**** Exercise input ****

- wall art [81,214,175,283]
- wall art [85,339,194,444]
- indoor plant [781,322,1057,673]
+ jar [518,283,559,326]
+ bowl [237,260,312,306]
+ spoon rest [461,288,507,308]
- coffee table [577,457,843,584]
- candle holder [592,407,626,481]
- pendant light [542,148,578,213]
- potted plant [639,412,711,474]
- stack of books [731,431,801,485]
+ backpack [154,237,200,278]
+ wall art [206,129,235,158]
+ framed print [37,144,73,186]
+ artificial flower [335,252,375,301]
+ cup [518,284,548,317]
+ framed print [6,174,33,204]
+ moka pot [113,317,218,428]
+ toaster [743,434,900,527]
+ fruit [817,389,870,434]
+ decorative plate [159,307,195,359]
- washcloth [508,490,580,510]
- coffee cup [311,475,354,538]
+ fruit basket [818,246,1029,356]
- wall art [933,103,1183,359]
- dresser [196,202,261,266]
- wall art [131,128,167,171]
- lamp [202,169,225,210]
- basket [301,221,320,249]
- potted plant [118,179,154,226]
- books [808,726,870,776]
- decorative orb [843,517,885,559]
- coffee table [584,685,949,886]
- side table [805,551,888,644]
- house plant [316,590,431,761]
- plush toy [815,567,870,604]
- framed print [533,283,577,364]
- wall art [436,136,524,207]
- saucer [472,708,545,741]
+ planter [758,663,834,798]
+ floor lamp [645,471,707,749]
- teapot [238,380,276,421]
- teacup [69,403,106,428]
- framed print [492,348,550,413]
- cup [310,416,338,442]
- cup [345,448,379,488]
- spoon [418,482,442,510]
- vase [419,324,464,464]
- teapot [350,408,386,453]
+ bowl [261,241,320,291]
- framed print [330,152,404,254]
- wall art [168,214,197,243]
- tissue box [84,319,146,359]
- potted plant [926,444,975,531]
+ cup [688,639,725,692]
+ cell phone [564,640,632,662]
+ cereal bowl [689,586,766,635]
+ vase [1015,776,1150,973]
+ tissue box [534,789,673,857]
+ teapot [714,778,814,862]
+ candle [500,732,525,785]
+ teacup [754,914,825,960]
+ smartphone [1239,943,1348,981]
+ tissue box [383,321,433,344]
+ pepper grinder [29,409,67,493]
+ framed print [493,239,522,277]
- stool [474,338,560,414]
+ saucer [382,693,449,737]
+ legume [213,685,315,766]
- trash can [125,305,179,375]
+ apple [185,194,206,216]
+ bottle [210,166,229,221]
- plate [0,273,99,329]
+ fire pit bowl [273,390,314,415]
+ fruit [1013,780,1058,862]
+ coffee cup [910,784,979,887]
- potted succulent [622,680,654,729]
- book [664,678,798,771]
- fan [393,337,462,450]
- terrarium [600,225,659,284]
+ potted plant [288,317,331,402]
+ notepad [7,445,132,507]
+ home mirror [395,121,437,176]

****

▶ _Work order_
Every line of the listing should be reproduced exactly.

▶ _Response box_
- wall art [81,214,175,283]
- wall art [85,339,194,444]
- indoor plant [781,322,1057,673]
+ jar [518,283,559,326]
+ bowl [237,260,312,306]
+ spoon rest [461,288,507,308]
- coffee table [577,457,843,584]
- candle holder [592,407,626,481]
- pendant light [542,148,578,213]
- potted plant [639,412,711,474]
- stack of books [731,431,801,485]
+ backpack [154,237,200,278]
+ wall art [206,129,235,158]
+ framed print [37,144,73,186]
+ artificial flower [335,252,375,301]
+ cup [518,284,548,317]
+ framed print [6,174,33,204]
+ moka pot [113,317,218,428]
+ toaster [743,434,900,527]
+ fruit [817,389,870,434]
+ decorative plate [159,307,195,359]
- washcloth [508,490,580,510]
- coffee cup [311,475,354,538]
+ fruit basket [818,246,1029,356]
- wall art [933,103,1183,359]
- dresser [196,202,261,266]
- wall art [131,128,167,171]
- lamp [202,169,225,210]
- basket [301,221,320,249]
- potted plant [118,179,154,226]
- books [808,726,870,776]
- decorative orb [843,517,885,559]
- coffee table [584,685,949,886]
- side table [805,551,888,644]
- house plant [316,590,431,761]
- plush toy [815,567,870,604]
- framed print [533,283,577,364]
- wall art [436,136,524,207]
- saucer [472,708,545,741]
+ planter [758,663,834,798]
+ floor lamp [645,471,707,749]
- teapot [238,380,276,421]
- teacup [69,403,106,428]
- framed print [492,348,550,413]
- cup [310,416,338,442]
- cup [345,448,379,488]
- spoon [418,482,442,510]
- vase [419,324,464,464]
- teapot [350,408,386,453]
+ bowl [261,241,320,291]
- framed print [330,152,404,254]
- wall art [168,214,197,243]
- tissue box [84,319,146,359]
- potted plant [926,444,975,531]
+ cup [688,639,725,692]
+ cell phone [564,640,632,662]
+ cereal bowl [689,586,766,635]
+ vase [1015,776,1150,973]
+ tissue box [534,789,673,857]
+ teapot [714,778,814,862]
+ candle [500,732,525,785]
+ teacup [754,914,825,960]
+ smartphone [1239,943,1348,981]
+ tissue box [383,321,433,344]
+ pepper grinder [29,409,67,493]
+ framed print [493,239,522,277]
- stool [474,338,560,414]
+ saucer [382,693,449,737]
+ legume [213,685,315,766]
- trash can [125,305,179,375]
+ apple [185,194,206,216]
+ bottle [210,166,229,221]
- plate [0,273,99,329]
+ fire pit bowl [273,390,314,415]
+ fruit [1013,780,1058,862]
+ coffee cup [910,784,979,887]
- potted succulent [622,680,654,729]
- book [664,678,798,771]
- fan [393,337,462,450]
- terrarium [600,225,659,284]
+ potted plant [288,317,331,402]
+ notepad [7,445,132,507]
+ home mirror [395,121,437,176]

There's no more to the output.